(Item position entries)
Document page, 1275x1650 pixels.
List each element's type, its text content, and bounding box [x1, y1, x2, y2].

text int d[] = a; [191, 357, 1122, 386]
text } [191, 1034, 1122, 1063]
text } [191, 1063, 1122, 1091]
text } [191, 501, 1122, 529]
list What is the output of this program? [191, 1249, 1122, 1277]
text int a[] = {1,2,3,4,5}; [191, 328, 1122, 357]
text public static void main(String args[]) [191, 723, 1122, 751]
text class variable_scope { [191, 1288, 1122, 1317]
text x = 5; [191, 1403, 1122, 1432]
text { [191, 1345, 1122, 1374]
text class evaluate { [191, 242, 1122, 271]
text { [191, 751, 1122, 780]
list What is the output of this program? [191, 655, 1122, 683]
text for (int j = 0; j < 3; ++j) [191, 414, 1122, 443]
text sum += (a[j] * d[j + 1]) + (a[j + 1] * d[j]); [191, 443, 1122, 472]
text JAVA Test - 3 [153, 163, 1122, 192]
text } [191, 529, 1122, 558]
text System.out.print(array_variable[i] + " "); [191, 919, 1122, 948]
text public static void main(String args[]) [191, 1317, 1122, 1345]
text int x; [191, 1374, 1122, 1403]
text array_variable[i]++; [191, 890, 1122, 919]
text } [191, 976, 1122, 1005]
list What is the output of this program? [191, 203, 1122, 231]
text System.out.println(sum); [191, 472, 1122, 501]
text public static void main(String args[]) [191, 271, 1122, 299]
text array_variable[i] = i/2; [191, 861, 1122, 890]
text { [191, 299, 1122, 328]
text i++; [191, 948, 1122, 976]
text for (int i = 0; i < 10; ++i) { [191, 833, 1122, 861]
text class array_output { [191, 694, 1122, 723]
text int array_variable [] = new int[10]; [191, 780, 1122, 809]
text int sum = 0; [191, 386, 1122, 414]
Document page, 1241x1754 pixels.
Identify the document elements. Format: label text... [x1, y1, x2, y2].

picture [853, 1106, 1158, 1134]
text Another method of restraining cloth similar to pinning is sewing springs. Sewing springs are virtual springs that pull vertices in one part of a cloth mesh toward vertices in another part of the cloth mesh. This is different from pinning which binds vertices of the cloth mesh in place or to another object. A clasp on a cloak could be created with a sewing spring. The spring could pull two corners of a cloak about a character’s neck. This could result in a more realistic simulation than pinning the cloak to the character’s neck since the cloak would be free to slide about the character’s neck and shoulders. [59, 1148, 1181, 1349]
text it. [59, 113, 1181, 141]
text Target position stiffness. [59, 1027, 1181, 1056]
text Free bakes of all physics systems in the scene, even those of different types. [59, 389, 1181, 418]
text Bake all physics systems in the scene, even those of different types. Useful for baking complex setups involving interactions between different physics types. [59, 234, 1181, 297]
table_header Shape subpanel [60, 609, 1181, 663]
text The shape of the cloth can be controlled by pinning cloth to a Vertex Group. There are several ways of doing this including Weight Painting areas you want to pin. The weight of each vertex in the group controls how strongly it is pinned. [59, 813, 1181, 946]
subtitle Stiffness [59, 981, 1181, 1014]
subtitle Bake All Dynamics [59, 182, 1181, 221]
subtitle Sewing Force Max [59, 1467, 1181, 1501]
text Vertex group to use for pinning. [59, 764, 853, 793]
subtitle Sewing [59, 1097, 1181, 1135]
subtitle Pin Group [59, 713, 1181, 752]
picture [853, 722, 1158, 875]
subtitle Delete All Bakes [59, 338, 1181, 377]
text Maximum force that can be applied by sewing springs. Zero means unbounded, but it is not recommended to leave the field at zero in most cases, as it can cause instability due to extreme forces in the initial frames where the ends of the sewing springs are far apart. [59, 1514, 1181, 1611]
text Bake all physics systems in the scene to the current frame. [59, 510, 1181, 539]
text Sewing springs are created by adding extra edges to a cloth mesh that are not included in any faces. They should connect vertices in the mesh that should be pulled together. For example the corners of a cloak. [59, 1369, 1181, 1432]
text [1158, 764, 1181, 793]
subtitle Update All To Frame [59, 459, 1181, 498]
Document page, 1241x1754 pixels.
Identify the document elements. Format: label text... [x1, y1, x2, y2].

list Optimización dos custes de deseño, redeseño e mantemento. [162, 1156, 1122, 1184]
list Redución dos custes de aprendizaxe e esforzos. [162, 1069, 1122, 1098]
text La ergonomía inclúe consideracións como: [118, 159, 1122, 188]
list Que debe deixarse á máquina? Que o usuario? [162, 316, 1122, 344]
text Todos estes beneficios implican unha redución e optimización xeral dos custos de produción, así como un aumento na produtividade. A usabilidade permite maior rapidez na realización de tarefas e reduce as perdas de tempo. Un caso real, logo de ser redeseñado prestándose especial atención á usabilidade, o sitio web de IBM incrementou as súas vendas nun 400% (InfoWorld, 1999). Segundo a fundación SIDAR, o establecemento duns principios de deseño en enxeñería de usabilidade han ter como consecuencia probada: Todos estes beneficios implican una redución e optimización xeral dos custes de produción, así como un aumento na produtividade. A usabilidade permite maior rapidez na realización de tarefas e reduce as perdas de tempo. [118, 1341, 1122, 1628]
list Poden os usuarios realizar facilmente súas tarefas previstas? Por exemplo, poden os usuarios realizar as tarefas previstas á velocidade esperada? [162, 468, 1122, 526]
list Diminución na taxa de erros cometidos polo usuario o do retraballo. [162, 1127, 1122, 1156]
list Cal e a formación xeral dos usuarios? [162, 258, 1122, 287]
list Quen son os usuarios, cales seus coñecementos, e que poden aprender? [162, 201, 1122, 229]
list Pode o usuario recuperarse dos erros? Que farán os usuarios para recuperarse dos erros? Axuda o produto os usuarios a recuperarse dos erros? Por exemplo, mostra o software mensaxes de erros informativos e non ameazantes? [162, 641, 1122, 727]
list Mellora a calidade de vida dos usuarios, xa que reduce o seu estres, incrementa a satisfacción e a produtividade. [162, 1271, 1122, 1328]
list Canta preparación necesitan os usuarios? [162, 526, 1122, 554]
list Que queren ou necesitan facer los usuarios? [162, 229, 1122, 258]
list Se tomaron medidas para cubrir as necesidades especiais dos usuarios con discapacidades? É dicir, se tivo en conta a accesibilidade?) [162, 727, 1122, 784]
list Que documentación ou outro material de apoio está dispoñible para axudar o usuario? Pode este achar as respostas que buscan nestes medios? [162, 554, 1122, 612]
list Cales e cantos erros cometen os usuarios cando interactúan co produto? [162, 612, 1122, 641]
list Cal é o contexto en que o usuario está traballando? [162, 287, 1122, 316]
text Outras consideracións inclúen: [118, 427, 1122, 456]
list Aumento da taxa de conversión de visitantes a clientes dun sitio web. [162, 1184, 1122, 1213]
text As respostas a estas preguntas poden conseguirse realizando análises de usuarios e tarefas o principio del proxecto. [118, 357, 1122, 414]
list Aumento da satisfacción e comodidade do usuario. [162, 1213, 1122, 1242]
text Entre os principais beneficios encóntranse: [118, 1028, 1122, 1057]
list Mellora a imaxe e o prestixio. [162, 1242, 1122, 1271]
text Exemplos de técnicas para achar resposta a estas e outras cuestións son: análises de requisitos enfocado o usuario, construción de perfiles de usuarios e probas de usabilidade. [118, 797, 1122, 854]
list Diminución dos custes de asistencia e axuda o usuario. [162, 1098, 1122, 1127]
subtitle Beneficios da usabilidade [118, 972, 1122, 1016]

• [THE EXERCISE]
Show every line of the data that contains the word "necesitan". Case counts.

• [OUTPUT BELOW]
list Canta preparación necesitan os usuarios? [162, 526, 1122, 554]
list Que queren ou necesitan facer los usuarios? [162, 229, 1122, 258]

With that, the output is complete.